One Hundred Days Of Practice

Posted in Agathos, arete with tags , , , on March 2, 2013 by Joe Callahan

Golden Flower Meditation Aristotle said that excellence is not an act but a habit.   It is the result of ongoing practice, a pattern of behavior rather than a single effort of will.  Just how much practice is required for something to become habitual?  How long for some excellence (arête) to become a natural part of ourselves?

Malcolm Gladwell wrote that it takes 10,000 hours of deliberate practice to truly master a complex activity.  In order to reach that rather daunting figure one would have to build some disciplined habits along the way.   There are lots of numbers offered through history and in more recent psychology.   These seek to tell us how much time and effort is required to make something a true habit.

There is a pop psychology meme that floats around offering 20-something days as sufficient to establish a habit.  I’m not sure where that originated but I find it unconvincing.  Three weeks isn’t much time to change patterns and overcome resistances.  According to the Bible, the prophets of old spent 40 days and nights out in the desert.  Similarly, the Buddha was said to have meditated beneath the bhodi tree for 49 days until he attained enlightenment.  Then again, devoted wilderness ascetics may not represent a norm in human behavior.  A UK study published in The European Journal of Social Psychology cited 66 days.  That might seem helpful until you read that the average was taken from a range of 18 to 254 days.

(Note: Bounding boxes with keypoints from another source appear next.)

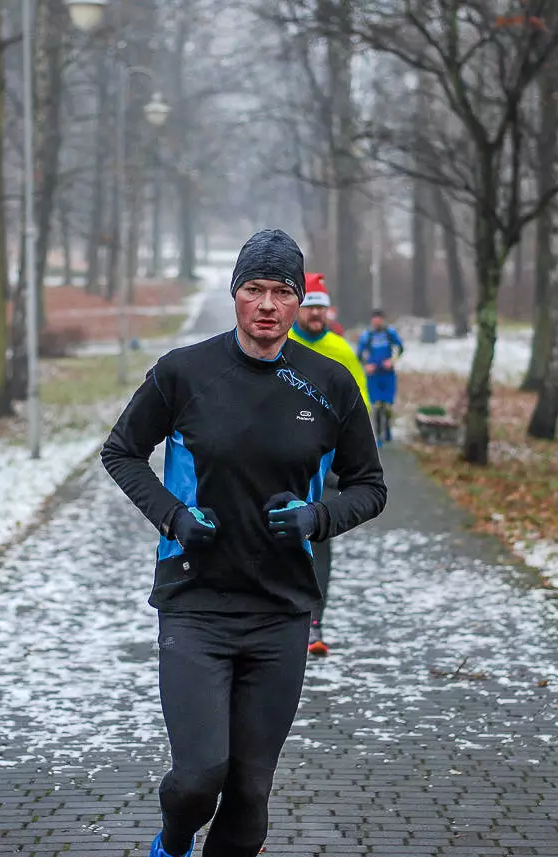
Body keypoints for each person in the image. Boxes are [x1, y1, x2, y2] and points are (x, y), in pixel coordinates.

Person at [101, 229, 387, 857]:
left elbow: (369, 486)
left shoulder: (331, 382)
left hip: (281, 609)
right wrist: (173, 517)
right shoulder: (184, 372)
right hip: (195, 603)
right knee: (200, 778)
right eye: (253, 289)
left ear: (299, 299)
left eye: (282, 291)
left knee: (250, 794)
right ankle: (173, 842)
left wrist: (317, 518)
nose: (267, 304)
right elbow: (121, 452)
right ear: (235, 296)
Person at [287, 272, 370, 657]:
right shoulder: (281, 345)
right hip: (282, 462)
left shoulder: (341, 350)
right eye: (309, 308)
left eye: (320, 308)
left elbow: (360, 407)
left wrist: (354, 458)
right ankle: (280, 616)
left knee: (319, 540)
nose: (315, 314)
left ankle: (314, 619)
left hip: (327, 465)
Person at [356, 308, 405, 447]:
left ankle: (388, 429)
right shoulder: (367, 335)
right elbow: (359, 353)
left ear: (383, 319)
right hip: (374, 375)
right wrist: (366, 365)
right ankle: (378, 436)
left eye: (379, 318)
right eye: (374, 318)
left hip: (388, 374)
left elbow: (400, 348)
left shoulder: (390, 333)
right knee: (376, 405)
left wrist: (392, 361)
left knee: (387, 406)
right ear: (372, 320)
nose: (377, 321)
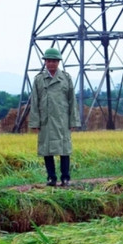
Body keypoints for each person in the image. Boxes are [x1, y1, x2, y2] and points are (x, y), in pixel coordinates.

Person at [29, 48, 80, 186]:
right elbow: (34, 101)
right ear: (45, 62)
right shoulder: (39, 79)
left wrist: (73, 120)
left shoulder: (66, 78)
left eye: (54, 61)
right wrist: (35, 122)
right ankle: (51, 177)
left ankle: (65, 177)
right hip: (46, 120)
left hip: (62, 120)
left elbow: (72, 100)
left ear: (58, 62)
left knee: (64, 149)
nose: (51, 64)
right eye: (49, 61)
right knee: (47, 149)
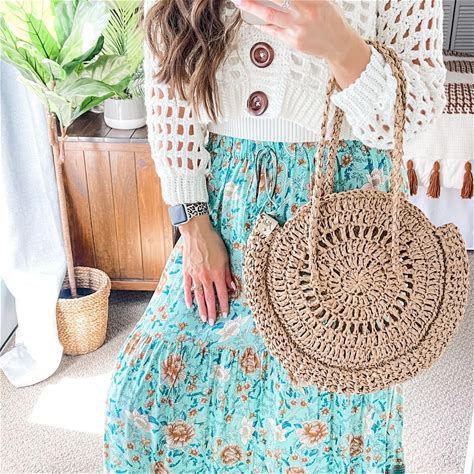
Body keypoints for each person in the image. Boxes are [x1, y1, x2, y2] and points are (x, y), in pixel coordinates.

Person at [103, 0, 447, 472]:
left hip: (344, 218)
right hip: (226, 203)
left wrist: (341, 47)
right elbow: (169, 86)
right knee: (143, 408)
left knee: (318, 429)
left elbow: (416, 112)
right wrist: (193, 223)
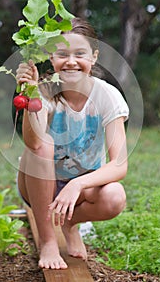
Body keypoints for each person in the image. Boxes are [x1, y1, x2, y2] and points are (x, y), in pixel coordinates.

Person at [16, 17, 129, 270]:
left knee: (114, 196)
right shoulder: (44, 91)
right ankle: (48, 240)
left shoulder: (107, 96)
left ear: (94, 57)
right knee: (43, 143)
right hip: (37, 185)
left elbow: (119, 165)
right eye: (62, 54)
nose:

Some years ago in my study of Chinese martial arts and Taoist concepts I came across another number.  100 days of training comes from Taoist Chi Gung practice.  Specifically, I found it in reading Thomas Cleary’s translation of The Secret of the Golden Flower.  This text of Taoist meditation introduced me to one hundred days as a number for building a foundation of continued meditation, health and martial study.   It was a number mentioned by my Sifu as well.  Over time I have returned to one hundred day periods of practice and training when I have felt the need to give myself a swift kick in the right direction.  Some of these practice periods have met with great success.  Some……well….not so much.

I’m feeling like it is time to go once more unto the breach and commit myself to a one hundred day period.  I want to establish (or reestablish) habits that are part of my personal efforts towards arête and agathos.  I am perhaps mixing cultural metaphors in using a Chinese Taoist method to attain a Greco-Roman ideal.  I’m comfortable with being shameless that way.

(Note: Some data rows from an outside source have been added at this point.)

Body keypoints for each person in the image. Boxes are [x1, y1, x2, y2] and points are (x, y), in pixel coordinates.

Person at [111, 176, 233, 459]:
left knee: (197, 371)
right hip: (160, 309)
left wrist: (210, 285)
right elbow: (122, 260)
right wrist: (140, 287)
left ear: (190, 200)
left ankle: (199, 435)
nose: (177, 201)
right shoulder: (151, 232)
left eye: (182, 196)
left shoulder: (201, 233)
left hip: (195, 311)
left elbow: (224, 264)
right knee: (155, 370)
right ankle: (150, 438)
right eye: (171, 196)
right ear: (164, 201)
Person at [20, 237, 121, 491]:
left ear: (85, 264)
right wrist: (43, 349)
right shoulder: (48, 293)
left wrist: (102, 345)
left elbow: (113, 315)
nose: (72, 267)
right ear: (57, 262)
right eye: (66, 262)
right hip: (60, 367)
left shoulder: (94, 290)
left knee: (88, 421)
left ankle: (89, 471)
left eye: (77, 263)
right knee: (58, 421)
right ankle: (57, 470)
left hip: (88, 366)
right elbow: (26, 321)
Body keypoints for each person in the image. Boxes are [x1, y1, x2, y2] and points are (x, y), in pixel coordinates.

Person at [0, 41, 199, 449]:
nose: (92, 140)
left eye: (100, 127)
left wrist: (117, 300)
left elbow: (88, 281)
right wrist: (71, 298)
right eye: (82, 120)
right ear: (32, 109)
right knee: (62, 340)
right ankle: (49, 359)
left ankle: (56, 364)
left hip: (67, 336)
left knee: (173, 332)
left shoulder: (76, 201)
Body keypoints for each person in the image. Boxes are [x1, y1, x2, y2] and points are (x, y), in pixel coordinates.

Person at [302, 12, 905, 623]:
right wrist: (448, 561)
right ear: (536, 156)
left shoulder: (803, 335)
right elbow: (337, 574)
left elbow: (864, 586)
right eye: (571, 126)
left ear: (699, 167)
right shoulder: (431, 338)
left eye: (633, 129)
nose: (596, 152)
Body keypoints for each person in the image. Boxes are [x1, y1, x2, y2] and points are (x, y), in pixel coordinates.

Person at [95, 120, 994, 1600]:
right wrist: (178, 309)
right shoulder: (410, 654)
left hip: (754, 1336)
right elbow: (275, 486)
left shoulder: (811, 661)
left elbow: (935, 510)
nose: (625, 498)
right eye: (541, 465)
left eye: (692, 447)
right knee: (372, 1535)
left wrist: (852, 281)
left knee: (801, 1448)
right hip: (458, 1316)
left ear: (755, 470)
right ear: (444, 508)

I’m trying to keep it simple.  Too many goals and too many daily items in the program just add opportunity for things to break down and lose focus.

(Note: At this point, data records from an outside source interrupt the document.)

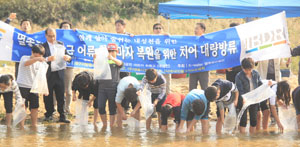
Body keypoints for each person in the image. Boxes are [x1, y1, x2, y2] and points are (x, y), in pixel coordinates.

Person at [42, 28, 71, 123]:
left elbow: (69, 56)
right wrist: (47, 59)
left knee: (61, 94)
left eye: (54, 35)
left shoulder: (60, 44)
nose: (52, 38)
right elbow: (38, 59)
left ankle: (62, 115)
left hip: (59, 73)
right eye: (50, 36)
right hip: (48, 74)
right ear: (46, 36)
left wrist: (68, 57)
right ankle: (49, 114)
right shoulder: (42, 46)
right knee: (48, 95)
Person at [17, 44, 46, 128]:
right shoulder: (24, 58)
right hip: (23, 86)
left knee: (35, 107)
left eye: (40, 55)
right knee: (23, 106)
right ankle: (21, 126)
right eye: (37, 55)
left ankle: (34, 125)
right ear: (32, 52)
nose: (39, 57)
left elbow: (42, 76)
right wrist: (36, 59)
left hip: (34, 87)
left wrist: (44, 89)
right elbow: (26, 63)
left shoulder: (40, 63)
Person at [95, 43, 123, 128]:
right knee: (101, 106)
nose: (110, 53)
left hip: (113, 87)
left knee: (112, 108)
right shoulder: (103, 61)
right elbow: (96, 66)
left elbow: (121, 64)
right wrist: (95, 59)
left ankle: (111, 126)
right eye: (109, 51)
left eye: (112, 51)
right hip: (102, 87)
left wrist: (112, 58)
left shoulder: (116, 61)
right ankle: (104, 125)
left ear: (116, 52)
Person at [235, 57, 263, 134]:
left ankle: (252, 138)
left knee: (253, 120)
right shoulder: (238, 76)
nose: (248, 71)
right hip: (243, 99)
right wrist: (244, 98)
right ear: (242, 68)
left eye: (249, 69)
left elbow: (260, 84)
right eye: (246, 70)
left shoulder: (256, 73)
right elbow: (240, 89)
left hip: (254, 99)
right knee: (243, 120)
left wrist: (267, 84)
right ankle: (242, 140)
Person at [189, 22, 209, 92]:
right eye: (195, 29)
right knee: (192, 88)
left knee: (204, 87)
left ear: (202, 30)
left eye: (197, 28)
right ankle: (192, 102)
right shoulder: (191, 40)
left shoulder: (207, 40)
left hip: (203, 68)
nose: (195, 30)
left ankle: (206, 103)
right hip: (193, 67)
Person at [152, 23, 171, 95]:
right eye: (156, 28)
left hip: (165, 65)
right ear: (153, 30)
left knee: (167, 86)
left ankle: (167, 103)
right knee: (155, 86)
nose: (158, 30)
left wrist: (168, 36)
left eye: (160, 28)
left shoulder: (166, 37)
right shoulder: (149, 39)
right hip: (155, 66)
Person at [59, 21, 73, 115]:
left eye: (67, 27)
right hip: (57, 66)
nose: (65, 28)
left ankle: (67, 109)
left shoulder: (73, 38)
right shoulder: (56, 38)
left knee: (68, 89)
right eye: (63, 27)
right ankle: (55, 108)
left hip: (69, 66)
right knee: (57, 89)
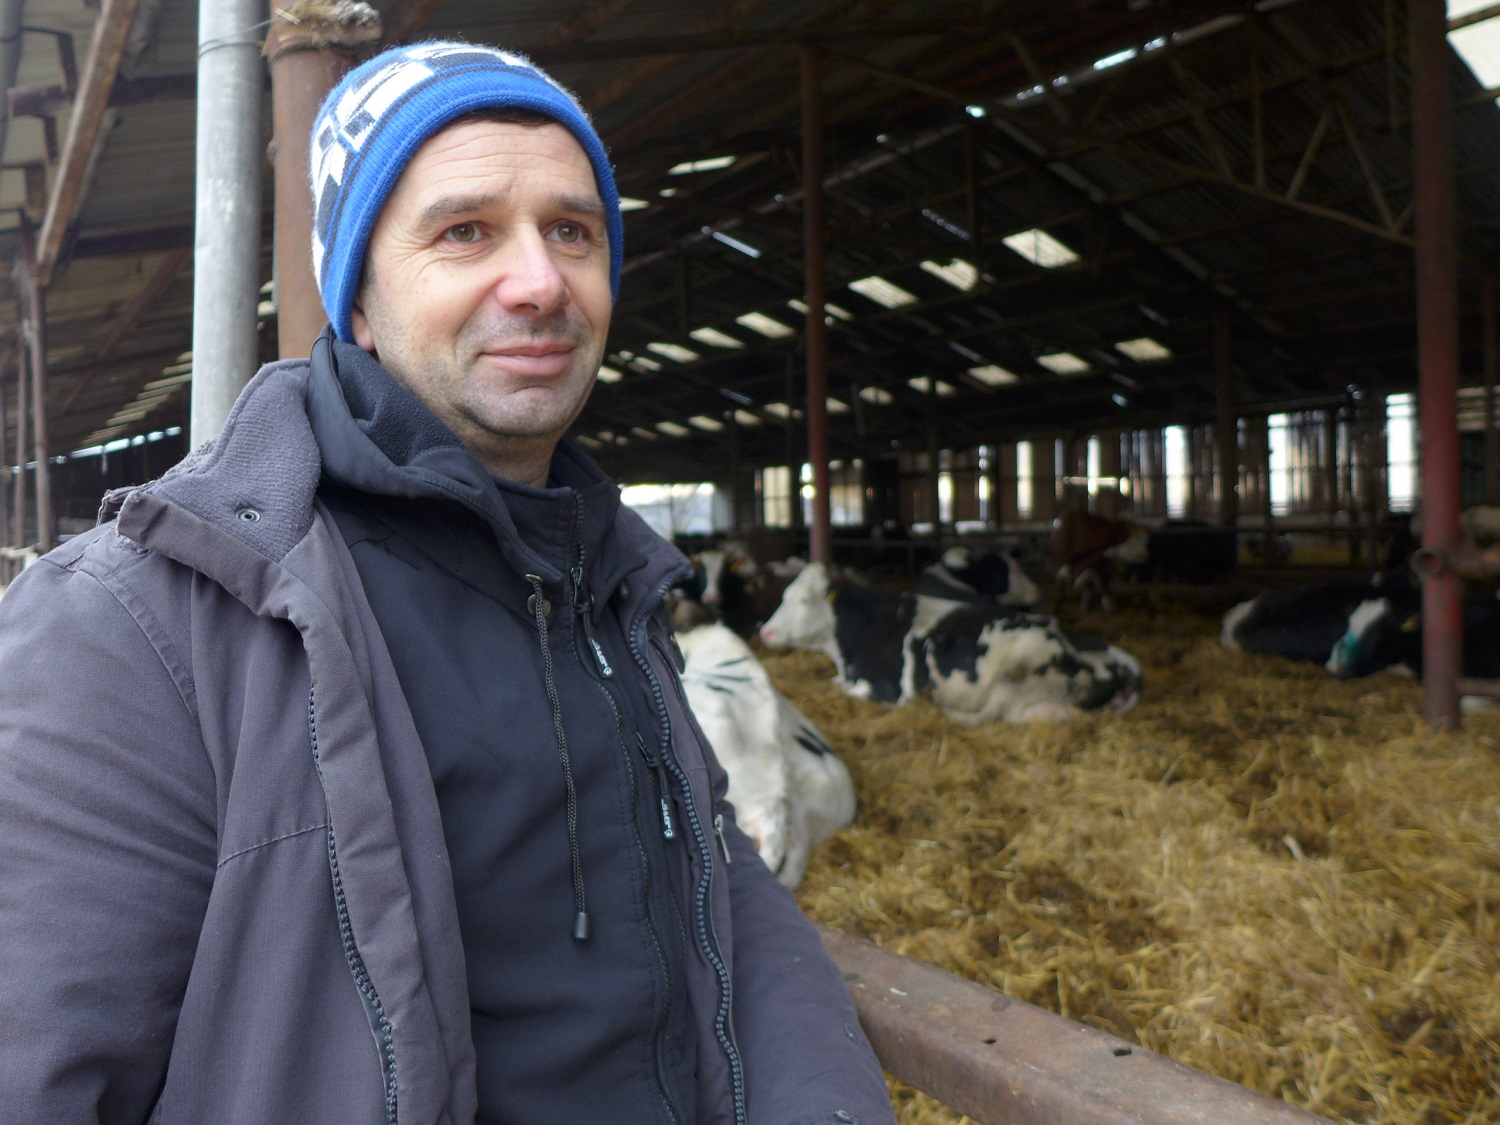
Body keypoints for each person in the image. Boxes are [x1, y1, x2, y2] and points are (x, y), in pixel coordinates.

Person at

  • Daily martial/Chi Gung practice.  This doesn’t mean a killer workout every day.   Some days are hard conditioning and training while some days focus on study of technique and application.  Some days are external and some are internal.  It’s a balance but the desired habit is practice as part of daily life.
  • The game of Go.  My study of the game is erratic.  Consequently, so is my progress.  Some period of time will be found each day to play and/or study games, patterns, etc.
  • Mental exercises from Stoicism.  I’ve talked about being influenced by the Hellenistic philosophical school of Stoicism in this blog.  I want to continue with the daily practices such as those in the Stoic Week experiment I described here and here.
  • Business.  Isn’t a business a daily practice by necessity?  It is in the sense you have to show up and do the work.  That can be just a routine and not a habit that promotes arête.  The habit here is to take some time each day to refine and build through conscious knowledge building, networking, exploring new revenue opportunities, etc.

It may seem like these things don’t all really connect as a coherent program.  But there is a way that they are all unified in what I hope the practice period to accomplish.  All of these contribute to the study of strategy (and or tactics) as part of the conduct of myself in my environment.  They collectively contribute to physical and mental expressions of arete and the agathos ideal.  At least they do for me as I choose to live it.

I’ll talk about the progress (or lack thereof) as the days progress.  If nothing else, it gives me something to write about.